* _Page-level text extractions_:
== Segment start ==

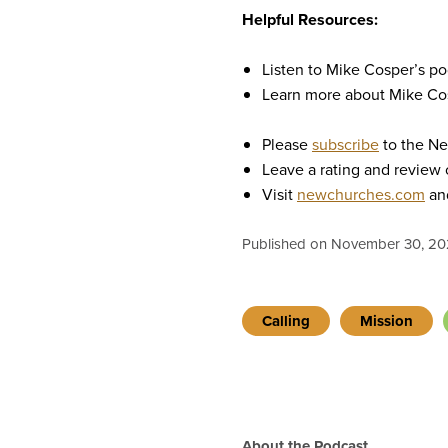
Helpful Resources:
Listen to Mike Cosper’s p
Learn more about Mike Co
Please
subscribe
to the N
Leave a rating and review
Visit
newchurches.com
and
Published on November 30, 20
Calling
Mission
About the Podcast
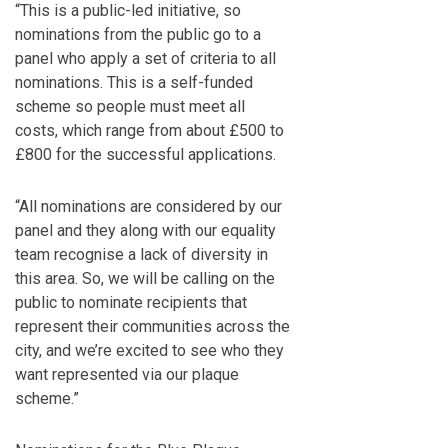
“This is a public-led initiative, so
nominations from the public go to a
panel who apply a set of criteria to all
nominations. This is a self-funded
scheme so people must meet all
costs, which range from about £500 to
£800 for the successful applications.
“All nominations are considered by our
panel and they along with our equality
team recognise a lack of diversity in
this area. So, we will be calling on the
public to nominate recipients that
represent their communities across the
city, and we’re excited to see who they
want represented via our plaque
scheme.”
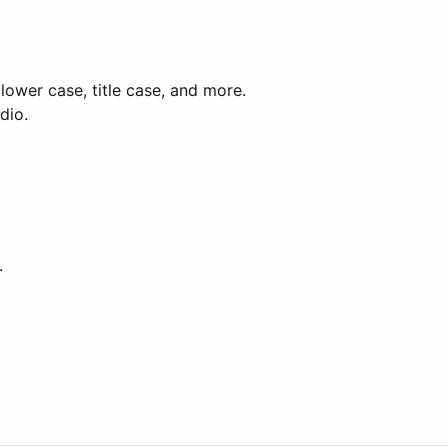
lower case, title case, and more.
dio.
.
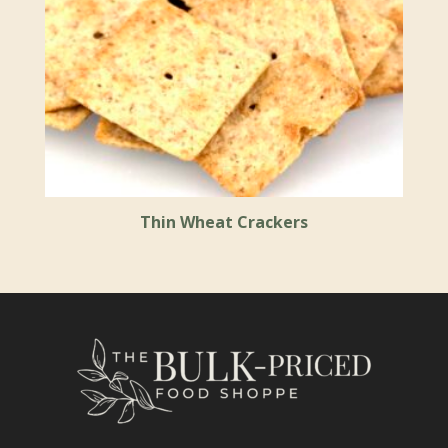
Thin Wheat Crackers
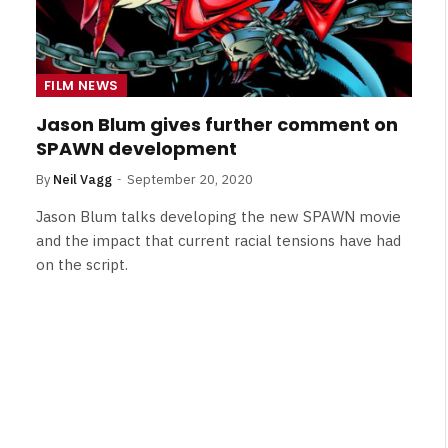
FILM NEWS
Jason Blum gives further comment on
SPAWN development
By
Neil Vagg
September 20, 2020
Jason Blum talks developing the new SPAWN movie
and the impact that current racial tensions have had
on the script.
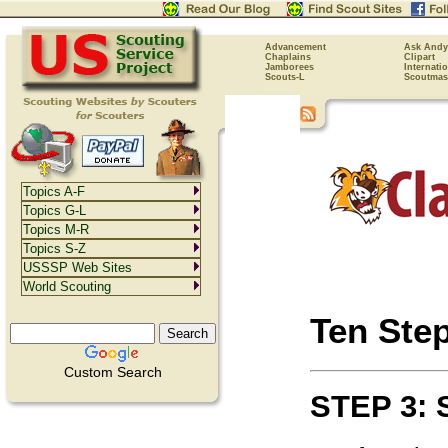
Advancement
Ask Andy
Chaplains
Clipart
Jamborees
Internati
Scouts-L
Scoutmas
Topics A-F
Topics G-L
Topics M-R
Topics S-Z
USSSP Web Sites
World Scouting
Ten Ste
Custom Search
STEP 3: 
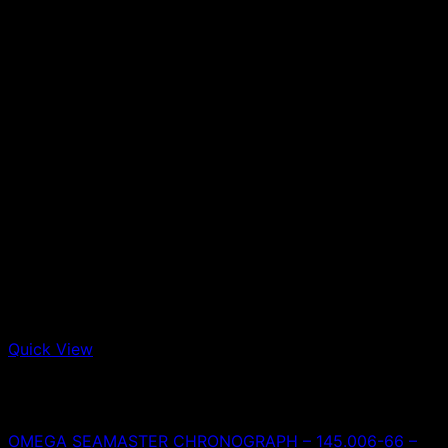
Quick View
Out of stock
Omega
OMEGA SEAMASTER CHRONOGRAPH – 145.006-66 –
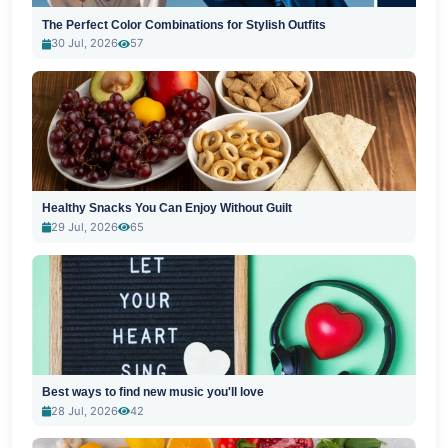
The Perfect Color Combinations for Stylish Outfits
30 Jul, 2026
57
Healthy Snacks You Can Enjoy Without Guilt
29 Jul, 2026
65
Best ways to find new music you'll love
28 Jul, 2026
42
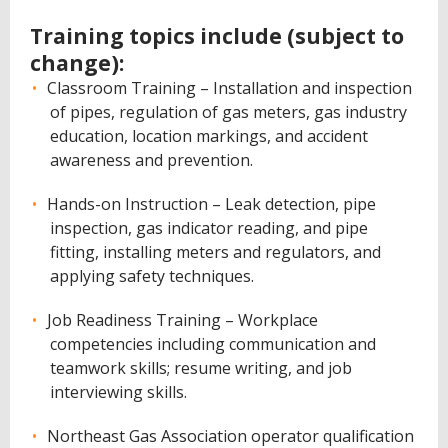
Training topics include (subject to
change):
Classroom Training – Installation and inspection
of pipes, regulation of gas meters, gas industry
education, location markings, and accident
awareness and prevention.
Hands-on Instruction – Leak detection, pipe
inspection, gas indicator reading, and pipe
fitting, installing meters and regulators, and
applying safety techniques.
Job Readiness Training – Workplace
competencies including communication and
teamwork skills; resume writing, and job
interviewing skills.
Northeast Gas Association operator qualification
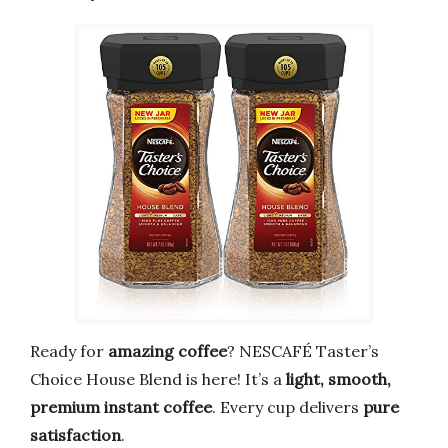
Ready for
amazing coffee
? NESCAFÉ Taster’s
Choice House Blend is here! It’s a
light, smooth,
premium instant coffee
. Every cup delivers
pure
satisfaction
.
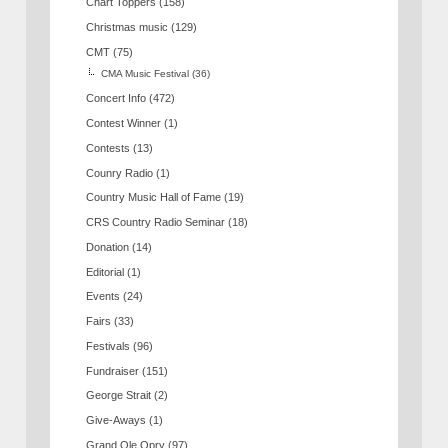
Chart Toppers
(158)
Christmas music
(129)
CMT
(75)
CMA Music Festival
(36)
Concert Info
(472)
Contest Winner
(1)
Contests
(13)
Counry Radio
(1)
Country Music Hall of Fame
(19)
CRS Country Radio Seminar
(18)
Donation
(14)
Editorial
(1)
Events
(24)
Fairs
(33)
Festivals
(96)
Fundraiser
(151)
George Strait
(2)
Give-Aways
(1)
Grand Ole Opry
(97)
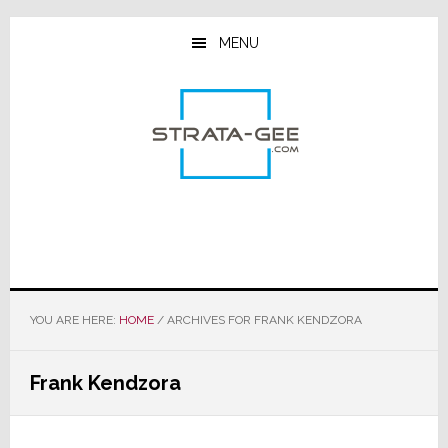
Skip
Skip
Skip
to
to
to
MENU
main
primary
footer
content
sidebar
YOU ARE HERE:
HOME
/
ARCHIVES FOR FRANK KENDZORA
Frank Kendzora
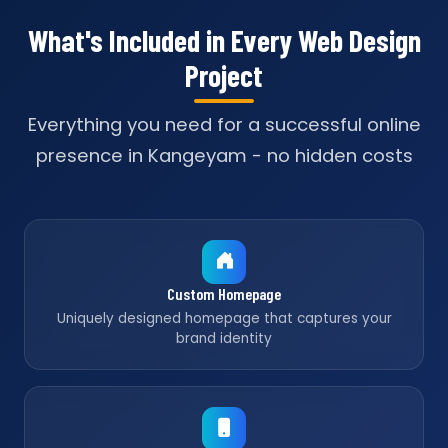
What's Included in Every Web Design
Project
Everything you need for a successful online
presence in Kangeyam - no hidden costs
Custom Homepage
Uniquely designed homepage that captures your
brand identity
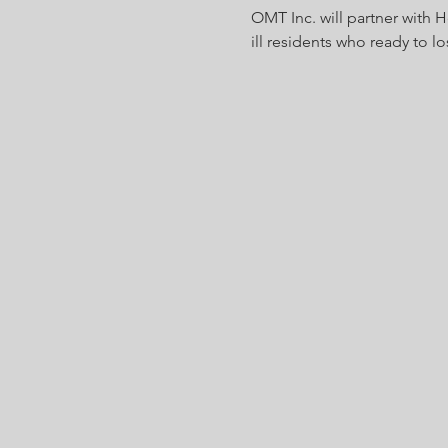
OMT Inc. will partner with 
ill residents who ready to lo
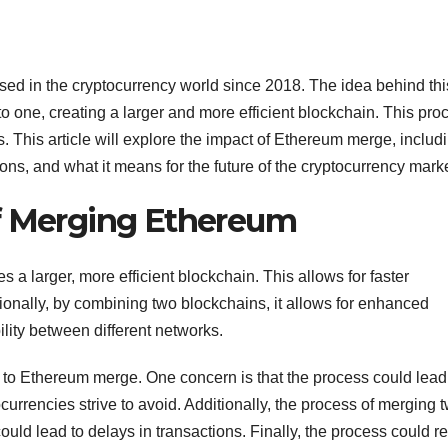
ed in the cryptocurrency world since 2018. The idea behind thi
o one, creating a larger and more efficient blockchain. This pro
. This article will explore the impact of Ethereum merge, includ
ons, and what it means for the future of the cryptocurrency marke
of Merging Ethereum
s a larger, more efficient blockchain. This allows for faster
tionally, by combining two blockchains, it allows for enhanced
lity between different networks.
to Ethereum merge. One concern is that the process could lead
currencies strive to avoid. Additionally, the process of merging 
ld lead to delays in transactions. Finally, the process could re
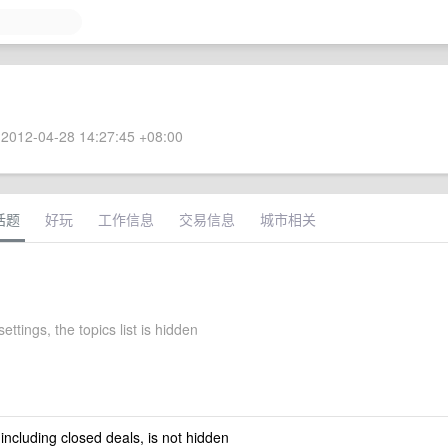
2012-04-28 14:27:45 +08:00
话题
好玩
工作信息
交易信息
城市相关
ettings, the topics list is hidden
 including closed deals, is not hidden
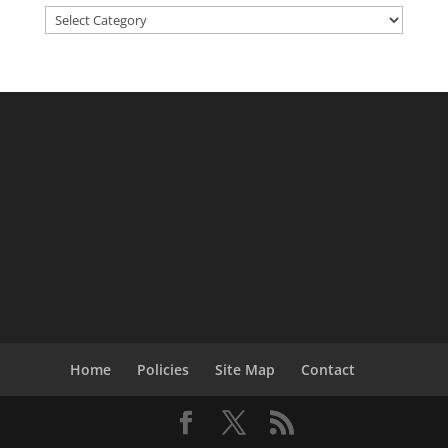
Categories
Home
Policies
Site Map
Contact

== Segment end ==

Go through the records above and return every line that holds the string "SPAWN".

* _WORKED SOLUTION_:
SPAWN development
Jason Blum talks developing the new SPAWN movie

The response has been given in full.